Saturday, March 14, 2009

performance: down in the trenches


How do you make a film about prisoners of war funny and stylish? Enter the genius of Billy Wilder. The master of the discombobulated Hollywood genre picture, Wilder has a way of inflecting the many genres he covered with a sly sense of humor. It's never overt, but it's always there. I was surprised to find how acerbic and delicate the humor was in his 1953 prisoner of war film, "Stalag 17." Amidst the muddy, cold camp of German World War II prison barracks, the suspicion of a mole consumes a group of American airmen who love cigarettes, Betty Grable, and the idea of escaping. Comedic moments such as when the airmen don their best Hitler mustache or a dazed and sexually confused Christmas Eve dance party amusingly, but not distractingly cut through the tension of what's really at stake.
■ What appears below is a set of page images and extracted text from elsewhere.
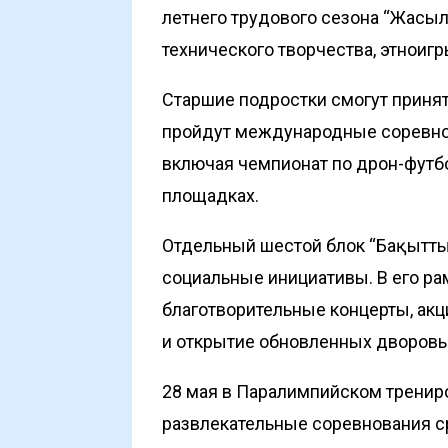
летнего трудового сезона “Жасыл
технического творчества, этноиг
Старшие подростки смогут принят
пройдут международные соревнов
включая чемпионат по дрон-футбо
площадках.
Отдельный шестой блок “Бақытты
социальные инициативы. В его ра
благотворительные концерты, акц
и открытие обновленных дворовы
28 мая в Паралимпийском тренир
развлекательные соревнования с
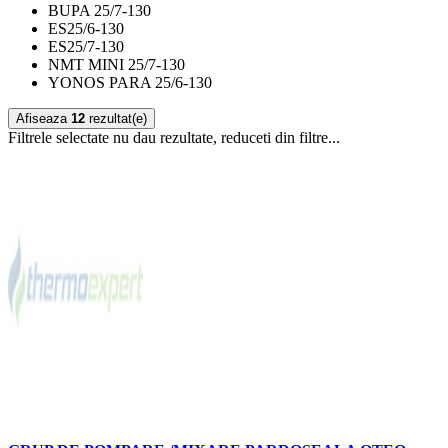
BUPA 25/7-130
ES25/6-130
ES25/7-130
NMT MINI 25/7-130
YONOS PARA 25/6-130
Afiseaza
12
rezultat(e)
Filtrele selectate nu dau rezultate, reduceti din filtre...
William Holden stars as the number one suspect, but everything is not what it seems. Holden has a knack at playing the guy's guy who isn't quite as glamorous as Cary Grant, as everyman as Gary Cooper, or as hard boiled like Robert Mitchum, but his masculinity is as thick as the wool peacoats the SS guards wear and as badass as the leather shearling jackets the airmen wear. The style in the movie is impeccable from start to finish. Chinos tucked into boots, epaulette details on jackets and coats, henley's that look worn in, and button downs that are functional and utilitarian. Sound familiar? One could say it's very on trend or it was a prescient form of dressing for these times when a man needs to feel secure, protected, and ready to take on the evils of the world. Yes, even if they're Otto Preminger.